Manitoba has joined Ontario and Quebec in a carbon market that will allow cross-border trading of emission credits among provinces and U.S. states as premiers acknowledge that greater efforts are required to avert the worst impacts of global warming.
Manitoba Premier Greg Selinger signed an agreement Monday with Ontario's Kathleen Wynne and Quebec's Philippe Couillard on the sidelines of the Paris climate summit where 195 countries are looking to forge a climate-change deal.
Meeting at the sprawling conference centre at an airport north of Paris, the premiers touted provincial leadership on climate issues in Canada, and the growing number of states, provinces and regions around the world that are committing to aggressive emission-reduction targets and international mechanisms to track their progress.
Manitoba will be a small player in the carbon market, which now includes California, Quebec and Ontario and may soon add states like Oregon and Washington.
"We are eager to create this new market and use that tool to allow us to move forward to find the most efficient and effective ways to make a difference on climate change," Mr. Selinger said.
The stakes are mounting for all jurisdictions as negotiators look for ways to accommodate the concern of many island and developing countries that the existing climate target is woefully inadequate. Leaders from those nations warn they would be submerged by rising seas unless the world can limit global warming to 1.5 degrees Celsius above pre-industrial levels, rather than the commonly accept target of 2 degrees.
At a negotiating session Monday, federal Environment Minister Catherine McKenna endorsed the call from island nations that the Paris text should include "the recognition of the need to strive to limit global warming to 1.5 degrees." However, federal officials said Canada continues to accept the 2-degree target as the current basis for action.
On Monday, Ms. McKenna announced Canada will provide $150-million for renewable energy development in Africa, part of a $2.65-billion aid package unveiled by Prime Minister Justin Trudeau prior to the opening of the summit last week.
Still, a number of countries are pressing for strong language in the accords that would mark a clear determination to achieve the greater ambition.
"The difference between 1.5 degrees and 2 is choosing to sacrifice or not to sacrifice hundreds of millions of people all over the world," said Antonio La Lina, spokesman for the Philippine delegation, said in an interview. The Philippines – which has been ravaged by powerful typhoons in recent years – is one of the most vocal proponents of a 1.5-degree target.
U.S. chief negotiator Todd Stern said the 2-degree goal "isn't going to change," but he added the text could include "some formulation that would include a reference to 1.5 degrees."

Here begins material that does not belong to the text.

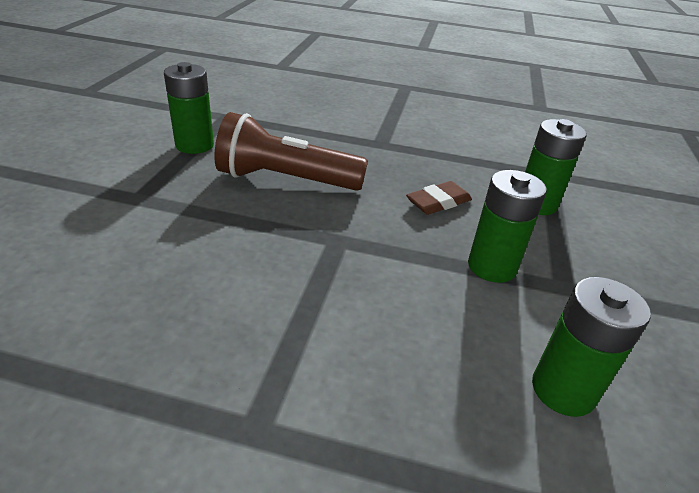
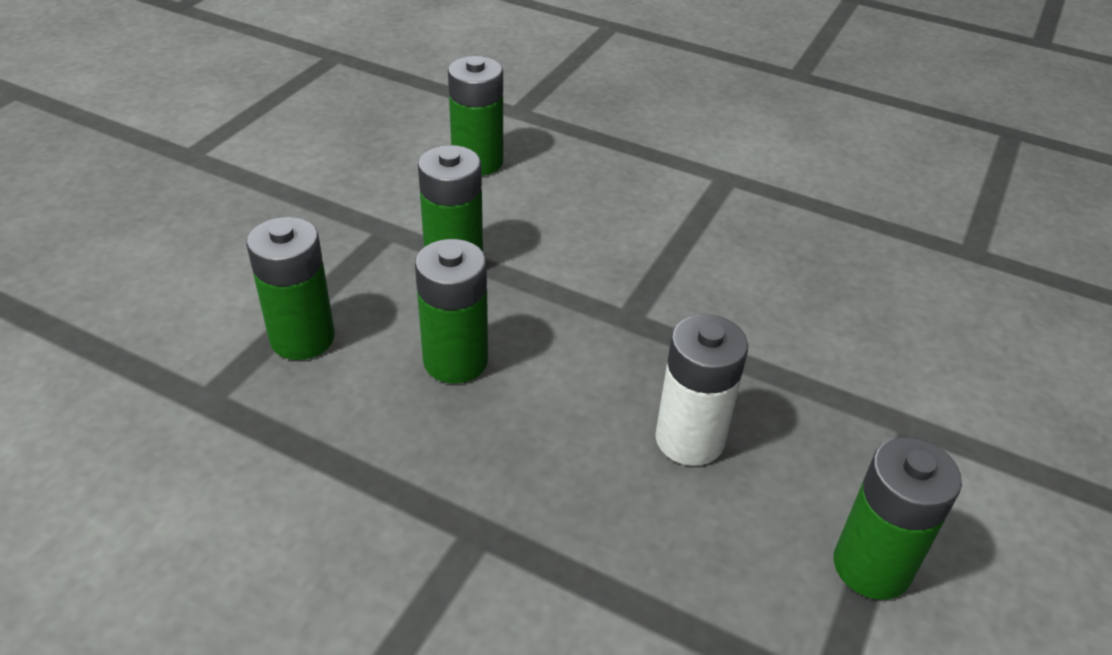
camera: 165 degrees left, 5 degrees up
(286, 180) = (689, 439): brown flashlight -> white battery
(438, 202) = (455, 361): brown eraser -> green battery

Canada would face a much tougher task if it based its national climate strategy on a 1.5-degree global target rather than a 2-degree one. Pressure would ratchet up on Alberta's oil-sands producers, whose greenhouse gas emissions will continue to rise for several years even under the provincial NDP government's recently announced climate plan.
"If we have declared for 1.5, then that means we obviously have to adjust our own expectations for Canada," said David Runnalls, senior fellow with the Waterloo, Ont.-based Centre for International Governance Innovation and a veteran of UN climate summits.
Current Canadian commitments are thought to be insufficient to meet a goal set by the previous Harper government to reduce greenhouse gas emissions by 30 per cent from 2005 by 2030, a target that environmental groups slammed as too weak.
In an interview, Ontario's Premier Wynne acknowledged that all governments will need to do more to enable Canada to do its share in the global effort to avert the worst impacts of climate change. Ms. Wynne said she understood the desire to limit warming to 1.5-degrees but fears it is unattainable.
"Everyone wants a target that we can reach," Ms. Wynne said. "We want to find a balance between ambitious and reachable."